Darkness at Noon has an appeal to me because my interest in the history of this time period. The more I study the late nineteenth century and early twentieth century, the more I see the walls of the structure we dwell in today. Russia’s communist experiment is one of the pillars, permeating the history of the era, its consequences shaping our world, and its impact living on in our imaginations. Rubashov’s imprisonment and execution is certainly not a tragic story on a character level; rather, it’s a microcosm in the monstrous tragedy of Russian and international communism.

Nikolai Salmanovich Rubashov is one revolutionary old guard that won the civil war and founded the communist regime. After years of service to the state Rubashov falls victim to a purge and is arrested and imprisoned. A true believer, the novel recounts formative experiences in Rubashov’s life after the ascension of Number One, the Stalin figure who leads both the party and the state. As a member of the party’s elite Rubashov brought about a trail of misery: denouncing (and perhaps betraying) hapless Richard for straying from party propaganda by telling the truth; denouncing Little Löwy’s dockworkers’ cell for opposing Russia’s sale of oil to fascist Italy, leading to Little Löwy’s suicide; testifying against his secretary and lover Orlova leading to her execution. Rabashov’s interrogations reveal his arrogance, perhaps due to both his intellect and status as a revolutionary and civil war hero. Although a devout socialist, his “sin” was being a contrarian who spoke his mind too often, failing to demonstrate blind loyalty to Number One. His conversations with Ivanov prove a shared generational mindset: patriotic believers in socialism but realists who know Number One is ephemeral and leadership eventually changes–so it was best to get along to go along.

Ignoring the advice to “die in silence,” Rubashov decides to capitulate and take Ivanov’s deal to confess to false charges and thereby avoid execution.

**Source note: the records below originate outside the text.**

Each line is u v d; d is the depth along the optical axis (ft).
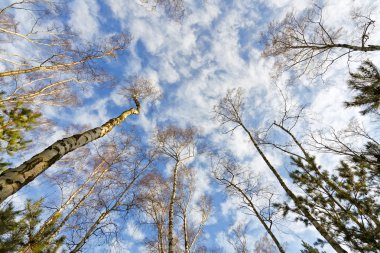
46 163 10.42
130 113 31.83
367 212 17.31
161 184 39.32
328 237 18.25
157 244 35.45
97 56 32.76
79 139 13.78
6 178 8.38
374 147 19.34
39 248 17.38
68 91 35.70
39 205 19.04
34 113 18.51
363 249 15.40
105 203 30.81
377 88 19.26
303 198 21.26
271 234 24.13
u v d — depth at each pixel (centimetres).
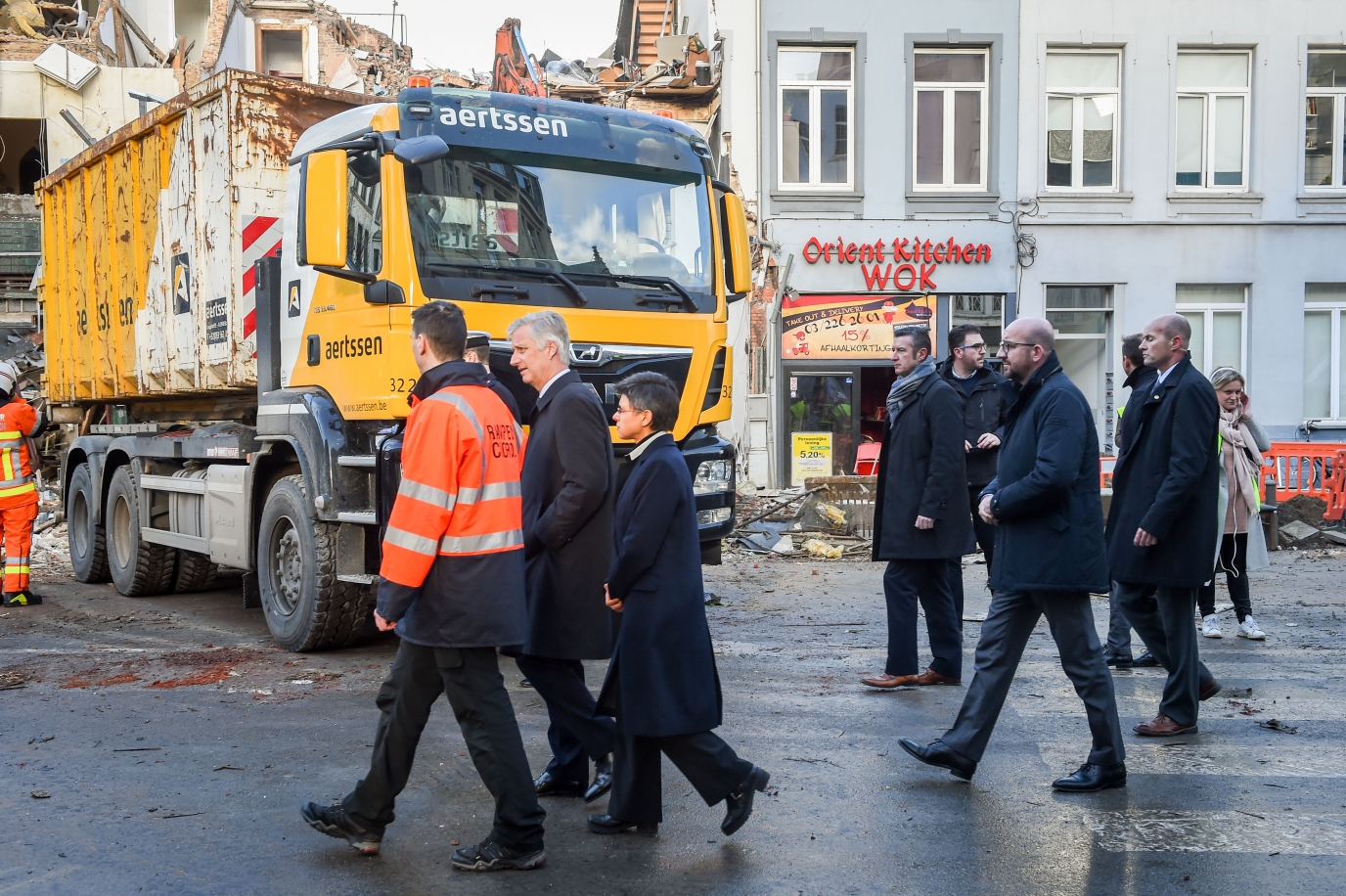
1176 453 528
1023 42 1797
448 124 665
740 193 1778
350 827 390
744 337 1791
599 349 676
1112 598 704
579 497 433
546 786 463
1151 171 1814
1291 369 1831
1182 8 1803
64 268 1141
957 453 630
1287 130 1822
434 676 384
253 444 776
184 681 650
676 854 397
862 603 943
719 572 1115
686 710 397
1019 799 453
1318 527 1307
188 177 848
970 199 1797
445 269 642
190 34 3922
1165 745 529
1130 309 1817
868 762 501
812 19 1781
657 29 2373
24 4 3166
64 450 1216
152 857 389
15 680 647
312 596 698
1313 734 548
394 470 630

He comes to this decision after taking two weeks to apply his rationality and reflect on civilization and its historical processes, applying Marxist reasoning to write a new political treatise on the “political maturity of the masses.” In doing so Rubashov makes intellectual justifications for Number One’s communist dictatorship and its brutality, and thereby supplies himself with a rationale to confess and submit to a show trial. However, unfortunately for Rubashov by the time he decides to cooperate, Ivanov has also fallen victim to Number One’s purge and has been executed. Officer Gletkin, symbolic of the brutal, younger generation with no memories of the Czarist era, takes over the interrogation to secure Rubashov’s confession to charges that would lead to his execution.

Koestler’s brilliance was to make Rubashov a somewhat sympathetic character, an old man trapped by intellectual ideas that justified his role in creating and leading a totalitarian state. Knowing his execution is inevitable, Rubashov reasons he will further the righteous cause of state socialism and its workers’ paradise if he confesses to the false charges and takes part in a show trial. He allows himself to think history will eventually reveal his heroic service to the cause. After the trail, Rubashov accepts he is going to die, but in his final days he questions his life’s work and the limits of the strict rationality he has always lived by. He considers the importance of the “oceanic feeling” of individuality and the the need for a moral system that goes beyond the economic fatalism of the Marxist dialectic. He goes to his execution questioning his life’s work and wondering what he had to show for it.

Needless to say Rubashov is anything but a heroic figure, and in the end his execution feels more like euthanasia. Though falsely charged, ultimately Rubashov faces justice by dying under the cruel system he helped create. His journey is internal and only in the end does he start to ask the right questions.